### TEXT BLOCK:
# Orangeburg Pipe



## [email protected] (Apr 10, 2011)

Did two spot repairs. First spot was for roots, second for raised knots in pipe culvert. Ovalling wasn't too bad for this pipe, but noticeable. 

Didn't realize it was Orangeburg during the video inspection and thought the knots were c.i. scale/corrosion. What are the signs you guys key onto when looking at video that help you identify Orangeburg early on?


----------



## [email protected] (Apr 10, 2011)

Here's some pics.


----------



## Widdershins (Feb 5, 2011)

It being fragile Orangeburg and all, I sure as shiot wouldn't be standing on it unless I intended to replace it.


----------



## SlickRick (Sep 3, 2009)

We have quite a bit of Orangedurg still left around here. It always folds in at the bottom around here.

You usually don't get a chance to look at it first. I can usually just tell by the way the cable is acting.


----------



## ChrisConnor (Dec 31, 2009)

It is very rare to find Orangeburg that has not totally turned to mush. When it was new it wasn't flimsy like when we normally encounter it. I have one particular customer with Orangeburg that's in pretty good shape except for two spots that get roots, but she won't get it fixed. After repeated cabling it looks fine via camera. We had to install a clean out and the piece I took out was so solid, that I kept it in my truck to show other plumbers that I knew.


----------



## jeffreyplumber (Dec 7, 2009)

[email protected] said:


> Did two spot repairs. First spot was for roots, second for raised knots in pipe culvert. Ovalling wasn't too bad for this pipe, but noticeable.
> 
> Didn't realize it was Orangeburg during the video inspection and thought the knots were c.i. scale/corrosion. What are the signs you guys key onto when looking at video that help you identify Orangeburg early on?


I dont run a camera so I cant answer your question. But I got 2. How did you repair it? I find it so flimsey its just tar paper right. What years was this stuff used? Only time I found it was a 1930 house but I think the sewer was modified much later


----------



## SlickRick (Sep 3, 2009)

jeffreyplumber said:


> I dont run a camera so I cant answer your question. But I got 2. How did you repair it? I find it so flimsey its just tar paper right. What years was this stuff used? Only time I found it was a 1930 house but I think the sewer was modified much later


I believe it was used during and after WWII (1945 ish), due to the shortage of metal.

### RECORDED DATA:

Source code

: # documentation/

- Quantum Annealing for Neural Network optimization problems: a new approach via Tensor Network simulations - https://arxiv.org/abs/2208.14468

### CHECK YOUR UNDERSTANDING:
- a) Does the Orangeburg pipe thread agree with each statement below? Answer yes or no, quoting the deciding words.
(i) SlickRick says the pipe in his area always folds in at the bottom.
(ii) ChrisConnor's customer agreed to have her pipe fixed.
(iii) jeffreyplumber runs a camera.
- b) Rewrite the Orangeburg pipe thread from "We have quite" to "cable is acting.", replacing "cable" with "snake".
- c) Please carry on the Orangeburg pipe thread from where it stops.
The material above comes from a separate source.

### EXPECTED RESPONSES:
- a)
(i) Yes: "It always folds in at the bottom around here."
(ii) No: "but she won't get it fixed."
(iii) No: "I dont run a camera"

- b)
We have quite a bit of Orangedurg still left around here. It always folds in at the bottom around here.

You usually don't get a chance to look at it first. I can usually just tell by the way the snake is acting.

- c)
Try to find a decent piece and stick a Fernco on it , or replace the crap.


----------



## ChrisConnor (Dec 31, 2009)

It's heyday for this area was the 60's until '75. Most pre 60s stuff is terracotta.


----------



## SlickRick (Sep 3, 2009)

Dang... 1860 until 1970


----------



## [email protected] (Apr 10, 2011)

SlickRick said:


> I believe it was used during and after WWII (1945 ish), due to the shortage of metal.
> 
> Try to find a decent piece and stick a Fernco on it , or replace the crap.


Because of metal shortages, That's what I read on Wikipedia and have been told by others, too. 

I had intended to use NH bands when I thought in was digging for cast iron. I pushed the rubber onto the Orangeburg, which was ovalled, so that didn't look right. Ferncos were the right solution. 

It's not a perfect pipe, but has some years of service left. Job was from a flip project, so the people cutting the check aren't interested in full mainline replacement. I'll be in touch with the new buyer...yep.


----------



## [email protected] (Apr 10, 2011)

Widdershins said:


> It being fragile Orangeburg and all, I sure as shiot wouldn't be standing on it unless I intended to replace it.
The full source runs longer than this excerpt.